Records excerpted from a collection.
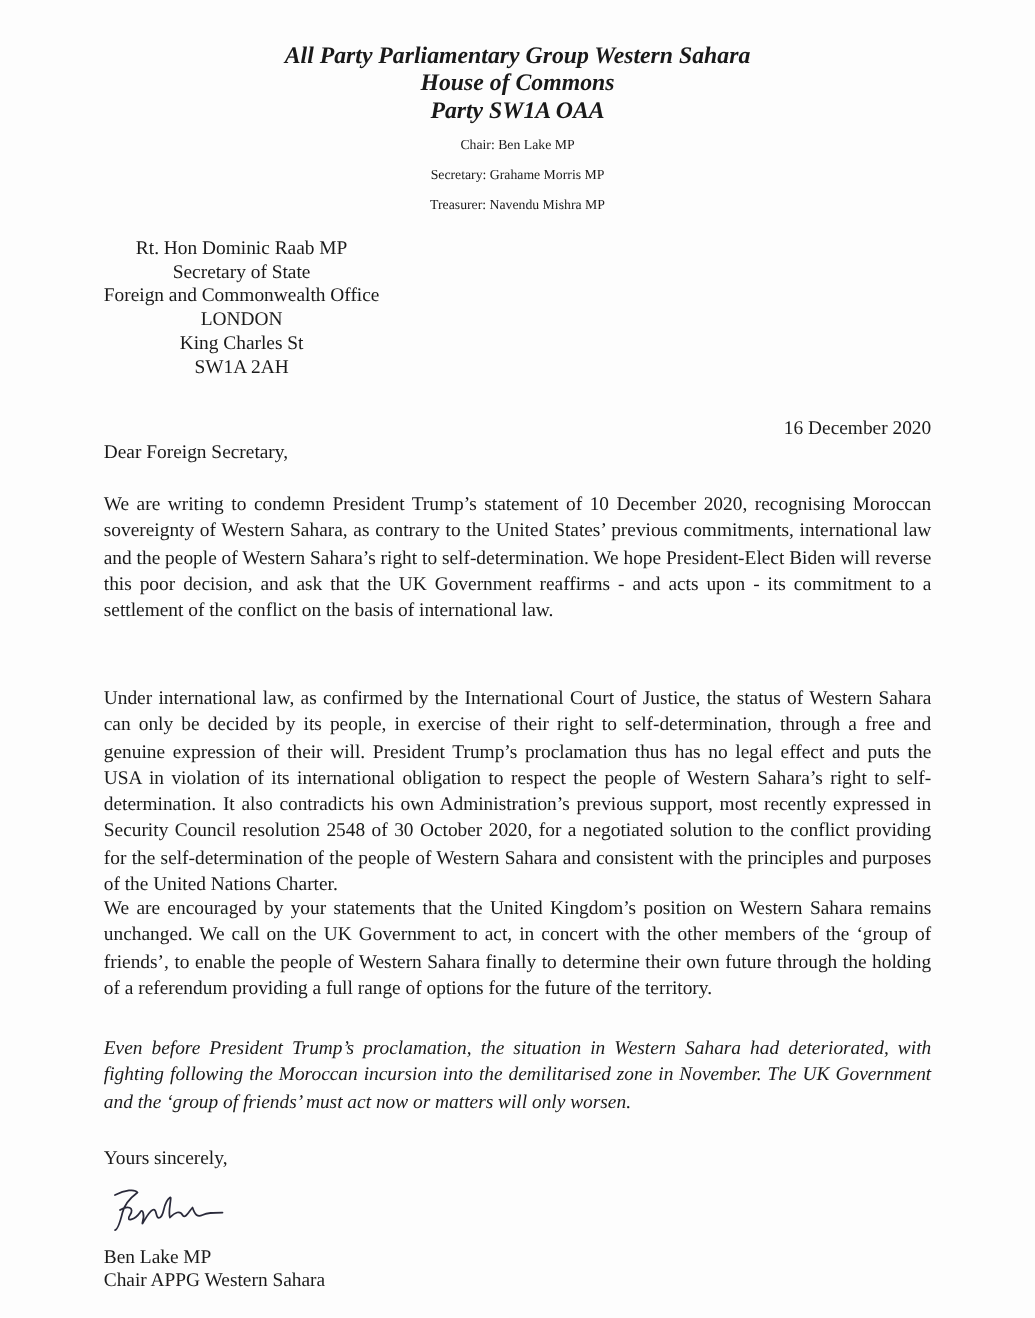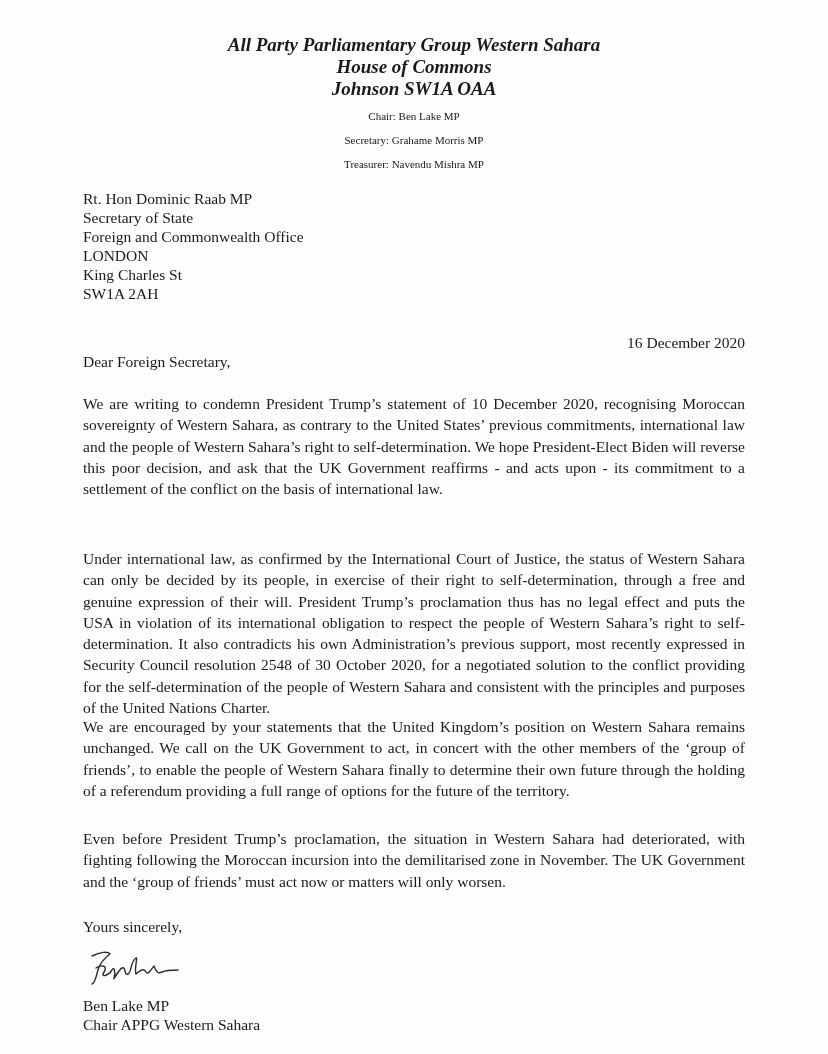"Johnson SW1A OAA" p.lh-title { text: Johnson -> Party }
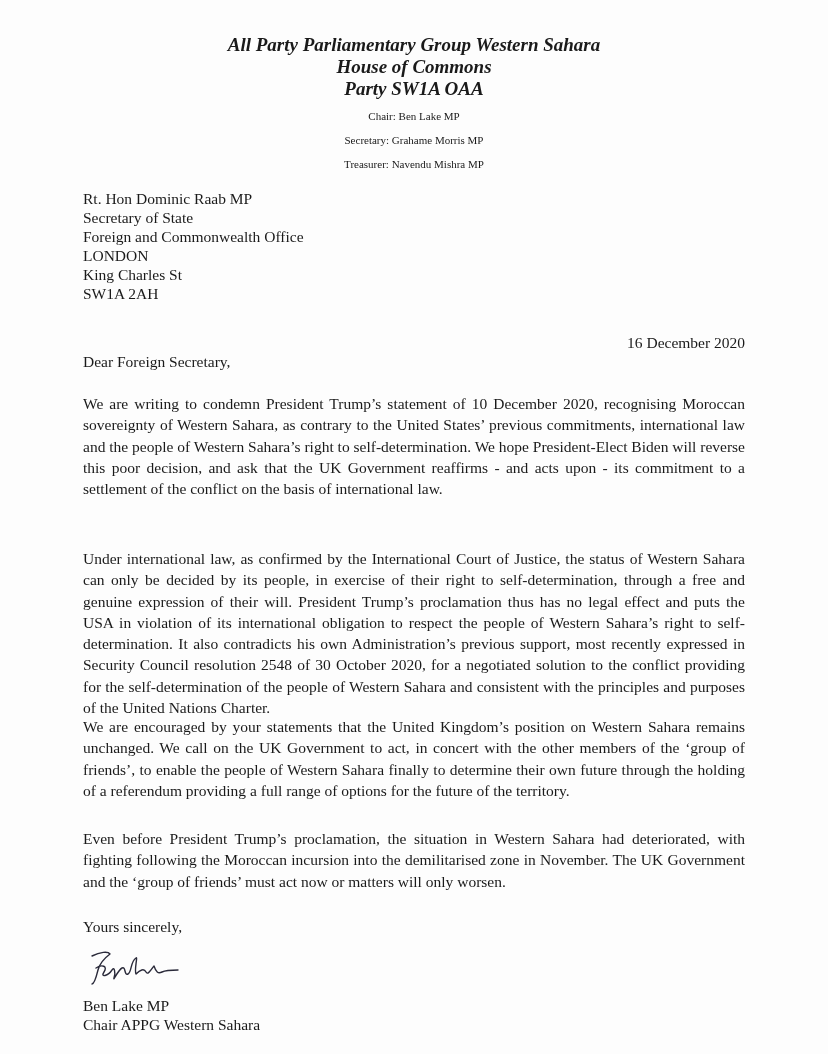"Rt. Hon Dominic Raab MP" .address div { text-align: none -> center }
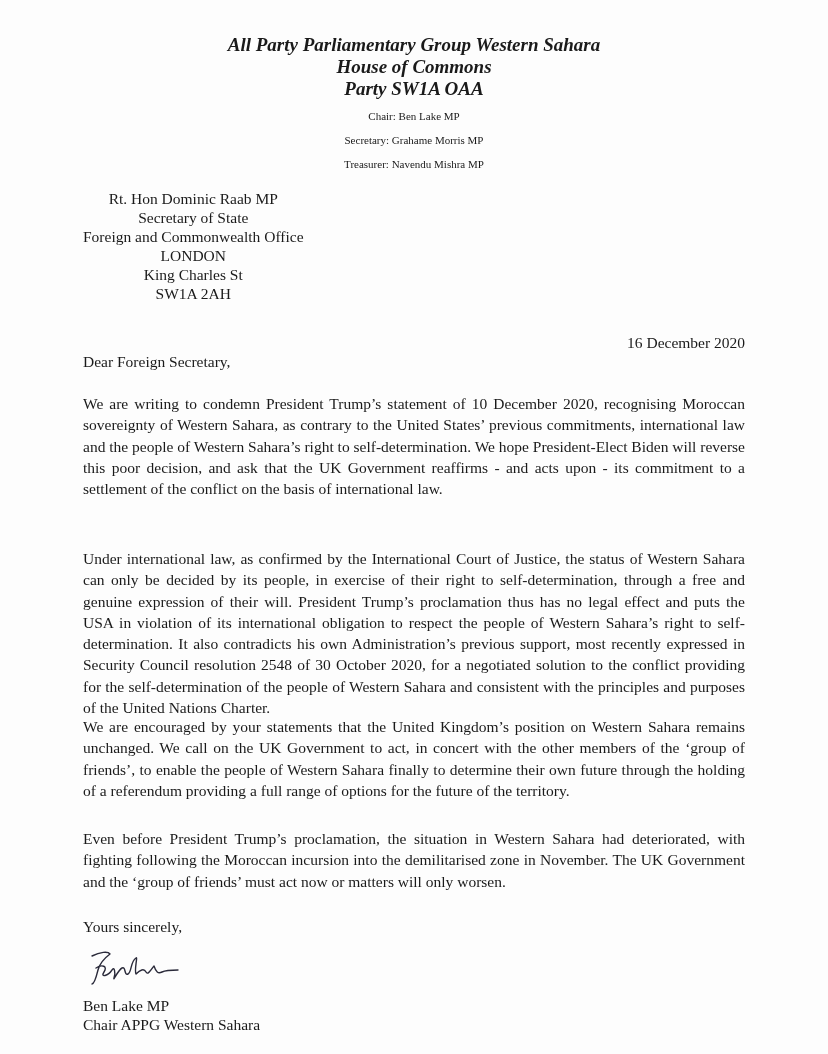"Even before President Trump’s" #para4 { font-style: none -> italic }
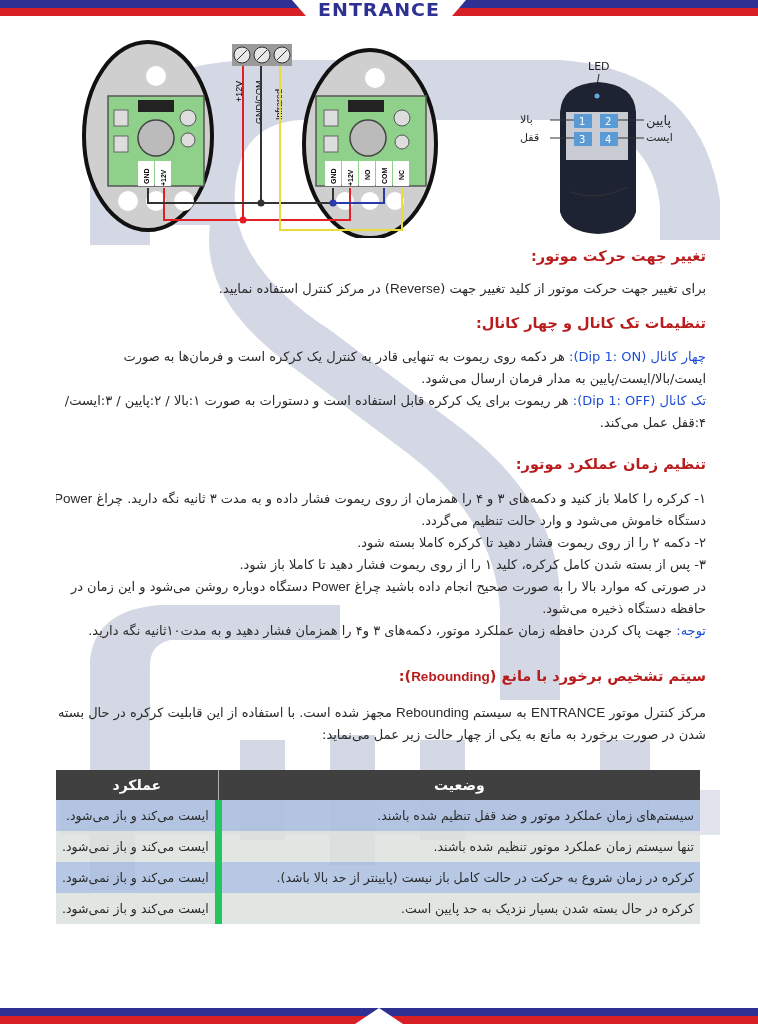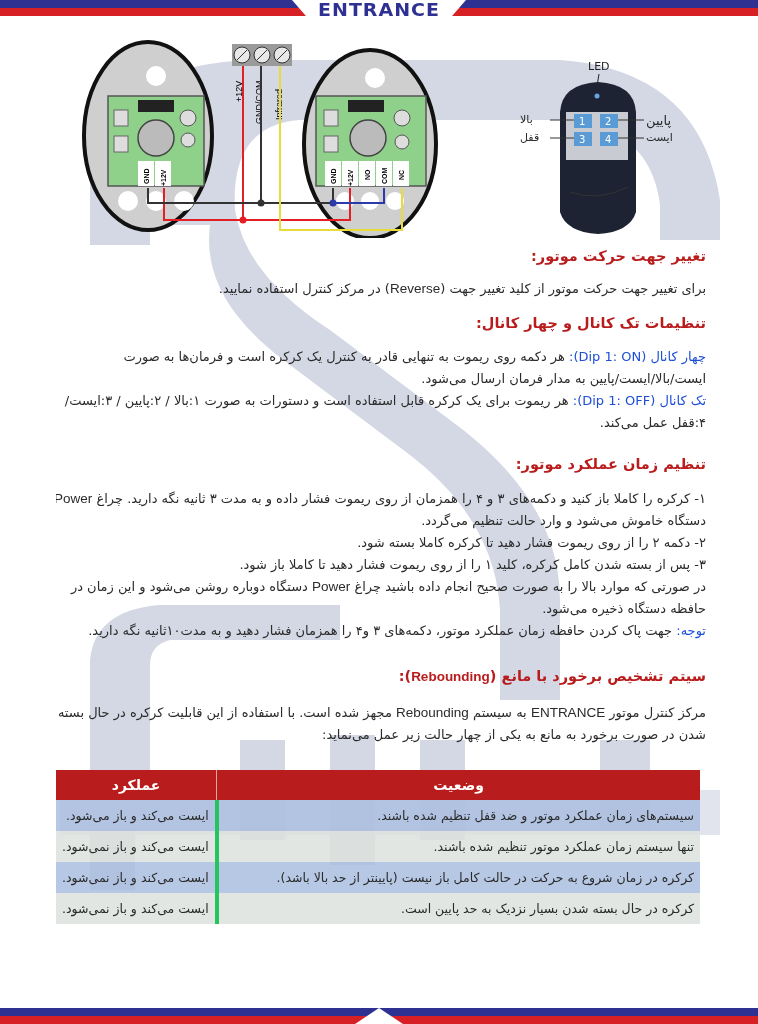"عملکرد" .tbl th { background: #b91c1c -> #404040 }
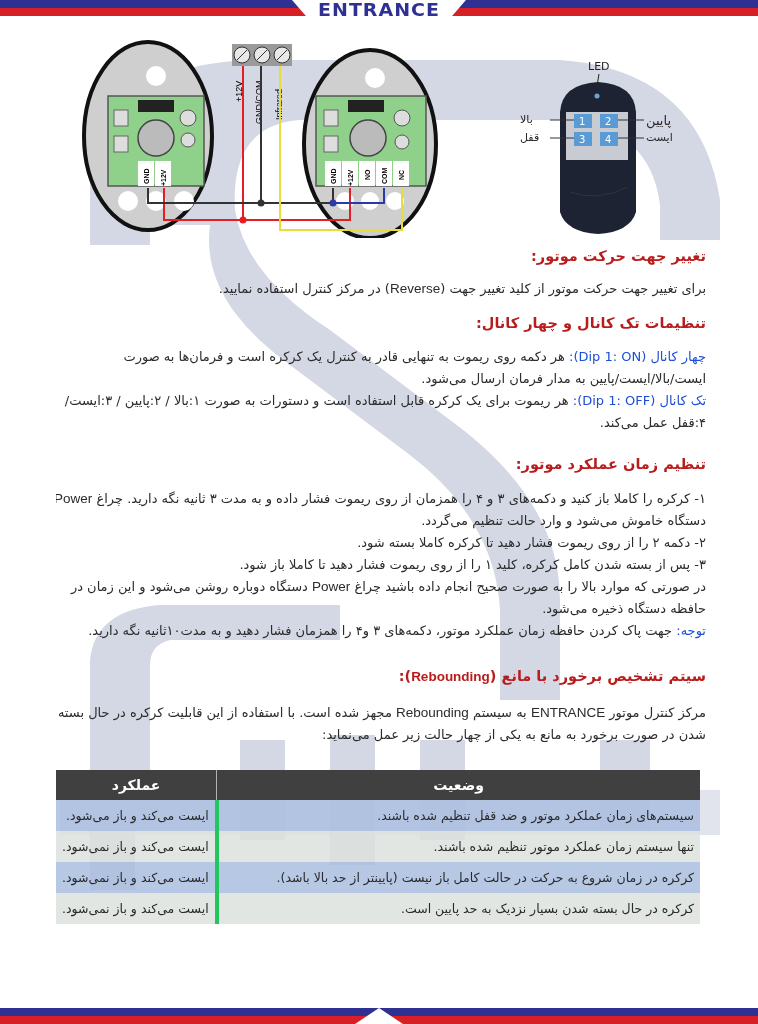"سیستم‌های زمان عملکرد موتور و" .tbl td.c-state { border-left: 4px solid #22c55e -> 7px solid #22c55e }
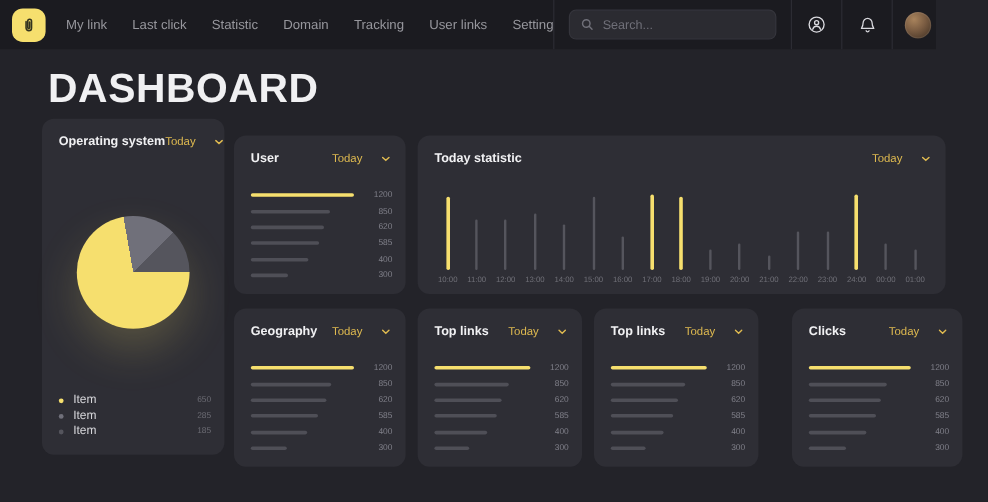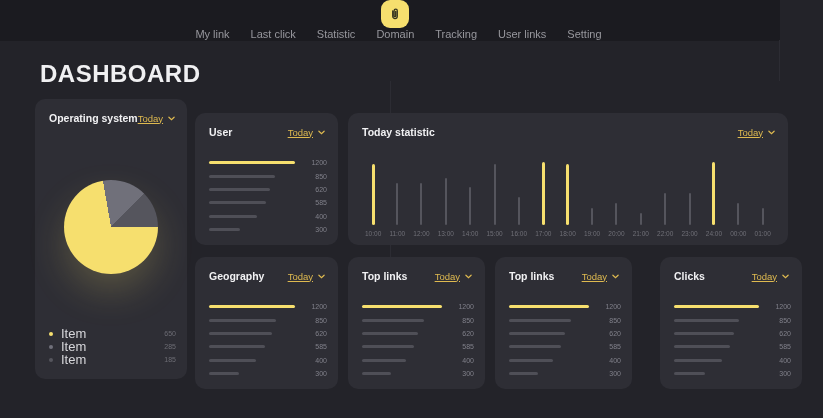"My link" .topnav { flex-direction: column -> none }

TO DO. Without the pictures, repeat all the records word for word.

ANSWER.
"Johnson SW1A OAA" p.lh-title { text: Johnson -> Party }
"Rt. Hon Dominic Raab MP" .address div { text-align: none -> center }
"Even before President Trump’s" #para4 { font-style: none -> italic }
"عملکرد" .tbl th { background: #b91c1c -> #404040 }
"سیستم‌های زمان عملکرد موتور و" .tbl td.c-state { border-left: 4px solid #22c55e -> 7px solid #22c55e }
"My link" .topnav { flex-direction: column -> none }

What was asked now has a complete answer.